• **Directive**
What you give must be the lines from the one containing "server_express folder: Back-end" through the last line of the listing below, exactly, with nothing else and no pictures.

+===+

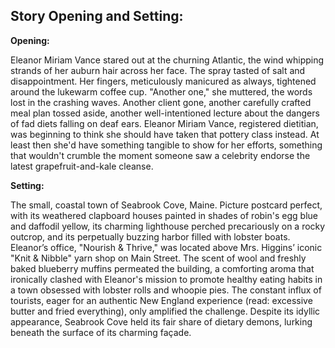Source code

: ## Story Opening and Setting:

**Opening:**

Eleanor Miriam Vance stared out at the churning Atlantic, the wind whipping strands of her auburn hair across her face. The spray tasted of salt and disappointment. Her fingers, meticulously manicured as always, tightened around the lukewarm coffee cup. "Another one," she muttered, the words lost in the crashing waves. Another client gone, another carefully crafted meal plan tossed aside, another well-intentioned lecture about the dangers of fad diets falling on deaf ears. Eleanor Miriam Vance, registered dietitian, was beginning to think she should have taken that pottery class instead. At least then she'd have something tangible to show for her efforts, something that wouldn't crumble the moment someone saw a celebrity endorse the latest grapefruit-and-kale cleanse.

**Setting:**

The small, coastal town of Seabrook Cove, Maine. Picture postcard perfect, with its weathered clapboard houses painted in shades of robin's egg blue and daffodil yellow, its charming lighthouse perched precariously on a rocky outcrop, and its perpetually buzzing harbor filled with lobster boats. Eleanor’s office, "Nourish & Thrive," was located above Mrs. Higgins’ iconic "Knit & Nibble" yarn shop on Main Street. The scent of wool and freshly baked blueberry muffins permeated the building, a comforting aroma that ironically clashed with Eleanor's mission to promote healthy eating habits in a town obsessed with lobster rolls and whoopie pies. The constant influx of tourists, eager for an authentic New England experience (read: excessive butter and fried everything), only amplified the challenge. Despite its idyllic appearance, Seabrook Cove held its fair share of dietary demons, lurking beneath the surface of its charming façade.
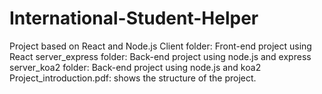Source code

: # International-Student-Helper
Project based on React and Node.js
Client folder: Front-end project using React
server_express folder: Back-end project using node.js and express
server_koa2 folder: Back-end project using node.js and koa2
Project_introduction.pdf: shows the structure of the project.
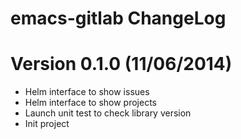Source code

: # emacs-gitlab ChangeLog

# Version 0.1.0 (11/06/2014)

- Helm interface to show issues
- Helm interface to show projects
- Launch unit test to check library version
- Init project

+===+

• **Solution to the exercise**
server_express folder: Back-end project using node.js and express
server_koa2 folder: Back-end project using node.js and koa2
Project_introduction.pdf: shows the structure of the project.
Source code

: # emacs-gitlab ChangeLog

# Version 0.1.0 (11/06/2014)

- Helm interface to show issues
- Helm interface to show projects
- Launch unit test to check library version
- Init project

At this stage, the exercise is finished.